The package provides the following algorithms:
- Exact value iteration
- Enumeration algorithm (Sondik 1971, Mohan
1982).
- Two pass algorithm (Sondik 1971).
- Witness algorithm (Littman, Cassandra, Kaelbling
1996).
- Incremental pruning algorithm (Zhang and Liu 1996,
Cassandra et al 1997).
- Approximate value iteration
- Finite grid algorithm (Cassandra 2015), a variation
of point-based value iteration to solve larger POMDPs
(PBVI; see Pineau 2003) without dynamic belief set
expansion.
- SARSOP (Kurniawati, Hsu and Lee 2008), point-based
algorithm that approximates optimally reachable belief spaces for
infinite-horizon problems (via package sarsop).
Installation
Stable CRAN version: install from within R with
install.packages("pomdp")
Current development version: install from GitHub
(needs devtools).
devtools::install_github("mhahsler/pomdp")
Usage
Solving the simple infinite-horizon Tiger problem.
library("pomdp")
data("Tiger")
Tiger
## POMDP, list - Tiger Problem
## Discount factor: 0.75
## Horizon: Inf epochs
## List components: 'name', 'discount', 'horizon', 'states', 'actions',
## 'observations', 'transition_prob', 'observation_prob', 'reward',
## 'start', 'terminal_values'
sol <- solve_POMDP(model = Tiger)
sol
## POMDP, list - Tiger Problem
## Discount factor: 0.75
## Horizon: Inf epochs
## Solved:
## Solution converged: TRUE
## Total expected reward: 1.933439
## List components: 'name', 'discount', 'horizon', 'states', 'actions',
## 'observations', 'transition_prob', 'observation_prob', 'reward',
## 'start', 'solution', 'solver_output'
plot_value_function(sol, ylim = c(0, 20))
References
- Cassandra, A. (2015). pomdp-solve: POMDP Solver Software, http://www.pomdp.org.

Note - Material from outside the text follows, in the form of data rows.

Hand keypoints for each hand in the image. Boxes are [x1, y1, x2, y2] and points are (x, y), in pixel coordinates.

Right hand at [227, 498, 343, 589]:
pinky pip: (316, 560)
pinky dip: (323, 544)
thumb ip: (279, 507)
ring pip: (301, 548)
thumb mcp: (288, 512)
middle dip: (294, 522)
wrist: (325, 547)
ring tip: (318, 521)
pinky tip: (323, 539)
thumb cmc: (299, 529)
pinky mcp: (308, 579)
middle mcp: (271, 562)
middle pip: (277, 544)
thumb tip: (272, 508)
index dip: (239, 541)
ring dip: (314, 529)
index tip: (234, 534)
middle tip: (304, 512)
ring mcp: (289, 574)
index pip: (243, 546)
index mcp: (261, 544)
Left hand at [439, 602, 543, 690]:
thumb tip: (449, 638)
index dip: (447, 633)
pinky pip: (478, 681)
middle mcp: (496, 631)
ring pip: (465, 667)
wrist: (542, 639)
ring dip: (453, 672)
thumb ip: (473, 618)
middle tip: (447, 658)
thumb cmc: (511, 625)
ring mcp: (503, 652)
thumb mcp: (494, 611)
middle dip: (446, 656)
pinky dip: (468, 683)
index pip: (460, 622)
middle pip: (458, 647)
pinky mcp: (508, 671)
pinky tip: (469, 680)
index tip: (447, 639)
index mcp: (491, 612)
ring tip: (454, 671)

- Sondik, E. (1971). The Optimal Control of Partially Observable
Markov Processes. Ph.D. Dissertation, Stanford University.

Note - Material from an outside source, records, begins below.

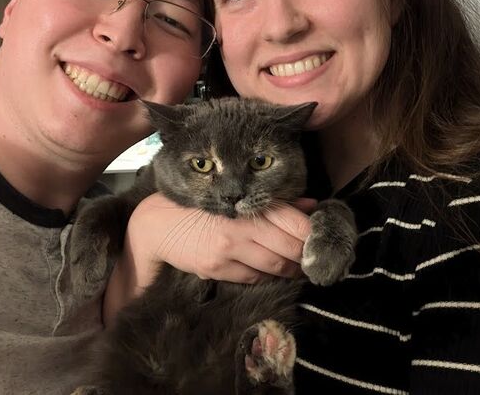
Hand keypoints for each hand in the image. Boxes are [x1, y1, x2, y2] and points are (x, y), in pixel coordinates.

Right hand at [129, 193, 314, 284]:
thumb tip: (309, 206)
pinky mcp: (217, 267)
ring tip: (298, 268)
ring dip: (291, 270)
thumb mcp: (236, 200)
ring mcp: (228, 249)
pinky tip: (271, 273)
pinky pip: (253, 278)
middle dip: (305, 255)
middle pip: (289, 246)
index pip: (293, 221)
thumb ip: (275, 204)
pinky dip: (267, 277)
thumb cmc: (202, 209)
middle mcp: (240, 225)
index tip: (320, 240)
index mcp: (248, 205)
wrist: (159, 224)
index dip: (312, 234)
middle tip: (314, 258)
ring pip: (275, 265)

- Cassandra, A., Littman M.L., Zhang L. (1997). Incremental Pruning: A
Simple, Fast, Exact Algorithm for Partially Observable Markov Decision
Processes. UAI’97: Proceedings of the Thirteenth conference on
Uncertainty in artificial intelligence, August 1997, pp. 54-61.
- Monahan, G. E. (1982). A survey of partially observable Markov
decision processes: Theory, models, and algorithms. Management Science
28(1):1-16.
- Littman, M. L.; Cassandra, A. R.; and Kaelbling, L. P. (1996).
Efficient dynamic-programming updates in partially observable Markov
decision processes. Technical Report CS-95-19, Brown University,
Providence, RI.
- Zhang, N. L., and Liu, W. (1996). Planning in stochastic domains:
Problem characteristics and approximation. Technical Report
HKUST-CS96-31, Department of Computer Science, Hong Kong University of
Science and Technology.
- Pineau, J., Gordon, G.J., Thrun, S.B. (2003). Point-based value
iteration: an anytime algorithm for POMDPs. IJCAI’03: Proceedings of the
18th international joint conference on Artificial Intelligence. Pages
1025-1030.
- Kurniawati, H., Hsu, D., and Lee, W.S. (2008). SARSOP: Efficient
point-based POMDP planning by approximating optimally reachable belief
spaces. In Proc. Robotics: Science and Systems.
Acknowledgments
Development of this package was supported in part by National
Institute of Standards and Technology (NIST) under grant number 60NANB17D180.